In developing a nursing care plan for an adult with a mental health disorder, the nurse knows the goals that are set must be:
- A. Important to the client
- B. Evaluated on a weekly basis
- C. Achievable by client discharge
- D. Approved by the physician
Correct Answer: A
Rationale: Client-important goals boost engagement. Weekly evaluation is useful but not mandatory. Discharge-tied goals may not fit long-term needs. Physician approval is secondary to client-centered planning.

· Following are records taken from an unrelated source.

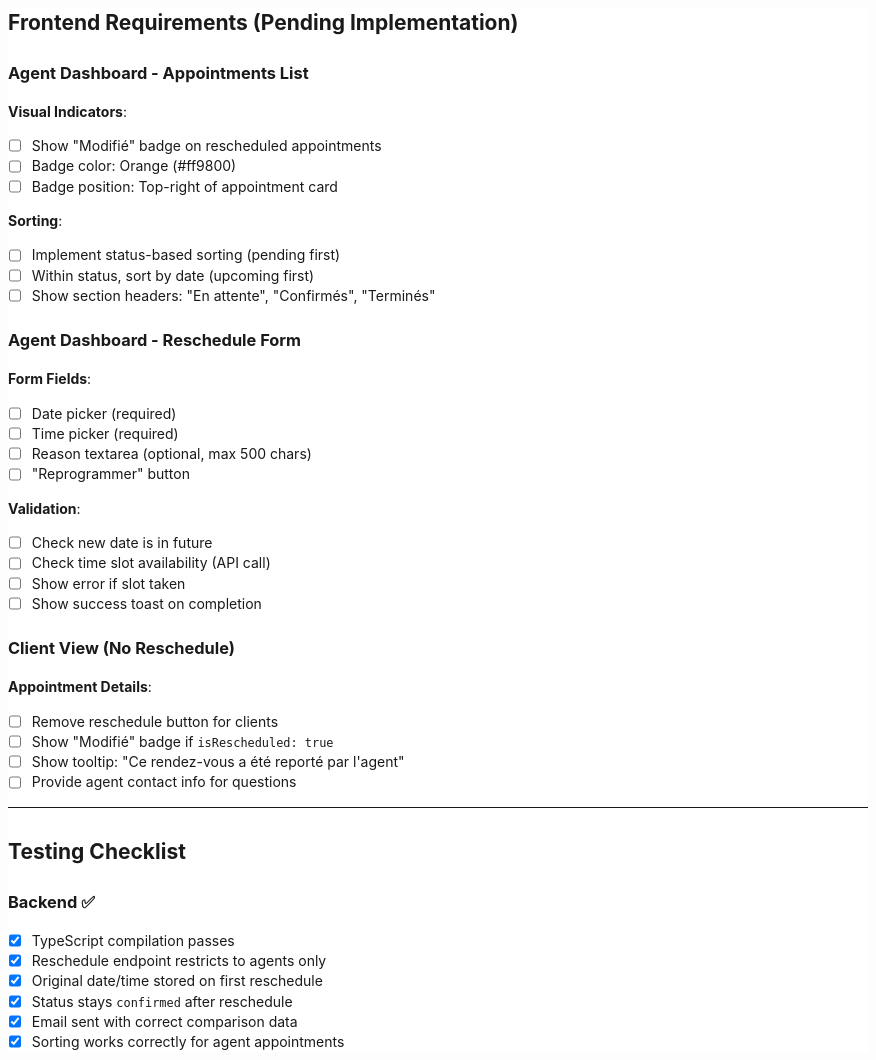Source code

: 
## Frontend Requirements (Pending Implementation)

### Agent Dashboard - Appointments List

**Visual Indicators**:

- [ ] Show "Modifié" badge on rescheduled appointments
- [ ] Badge color: Orange (#ff9800)
- [ ] Badge position: Top-right of appointment card

**Sorting**:

- [ ] Implement status-based sorting (pending first)
- [ ] Within status, sort by date (upcoming first)
- [ ] Show section headers: "En attente", "Confirmés", "Terminés"

### Agent Dashboard - Reschedule Form

**Form Fields**:

- [ ] Date picker (required)
- [ ] Time picker (required)
- [ ] Reason textarea (optional, max 500 chars)
- [ ] "Reprogrammer" button

**Validation**:

- [ ] Check new date is in future
- [ ] Check time slot availability (API call)
- [ ] Show error if slot taken
- [ ] Show success toast on completion

### Client View (No Reschedule)

**Appointment Details**:

- [ ] Remove reschedule button for clients
- [ ] Show "Modifié" badge if `isRescheduled: true`
- [ ] Show tooltip: "Ce rendez-vous a été reporté par l'agent"
- [ ] Provide agent contact info for questions

---

## Testing Checklist

### Backend ✅

- [x] TypeScript compilation passes
- [x] Reschedule endpoint restricts to agents only
- [x] Original date/time stored on first reschedule
- [x] Status stays `confirmed` after reschedule
- [x] Email sent with correct comparison data
- [x] Sorting works correctly for agent appointments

A nurse is caring for a group of older adult clients. Which of the following client findings indicates delirium?
- A. A client expresses dislike of orange juice after reporting earlier that it was a favorite juice.
- B. A client wants to know what type of poison the nurse placed in her medication.
- C. A client asks when family members will be arriving after visiting 1 hr earlier.
- D. A client requests extra blankets when the thermostat in the room indicates 80°F.
Correct Answer: C
Rationale: Changing preferences isn’t delirium-specific. Suspecting poison suggests delusion, not necessarily delirium. Confusion about recent events, like family visits, indicates delirium’s hallmark disorientation. Requesting blankets in a warm room may reflect sensory issues, not delirium directly.
A nurse is caring for a client who has an anxiety disorder and who has begun to hyperventilate, wring her hands, and is pacing the floor continually. Which of the following actions should the nurse take first?
- A. Tell the client you will remain with her.
- B. Take the client to a quiet room.
- C. Ask the client what precipitated this anxiety
- D. Offer the client a prescribed anxiety medication
Correct Answer: A
Rationale: Reassuring presence stabilizes the client emotionally, addressing immediate distress. A quiet room helps but follows reassurance. Asking about triggers is secondary to calming the client. Medication may be needed, but support comes first.
A nurse is conducting a home health visit for an older adult client who lives with family members. The nurse notices that the client has multiple unusual bruises, and, based on several other factors, the nurse suspects that the client has been physically abused. Which of the following actions should the nurse take first?
- A. Check the bruises at the next visit to the client's home.
- B. Institute more frequent visits to the client's home.
- C. Follow the agency's guidelines for reporting suspected abuse.
- D. Arrange referral for family therapy to deal with home stressors.
Correct Answer: C
Rationale: Delaying action by checking bruises later doesn’t address immediate safety. More frequent visits monitor but don’t act on the suspicion promptly. Following agency guidelines for reporting suspected abuse ensures the client’s safety first, as it’s the nurse’s legal and ethical duty. Therapy may help later but isn’t the first step without ensuring safety.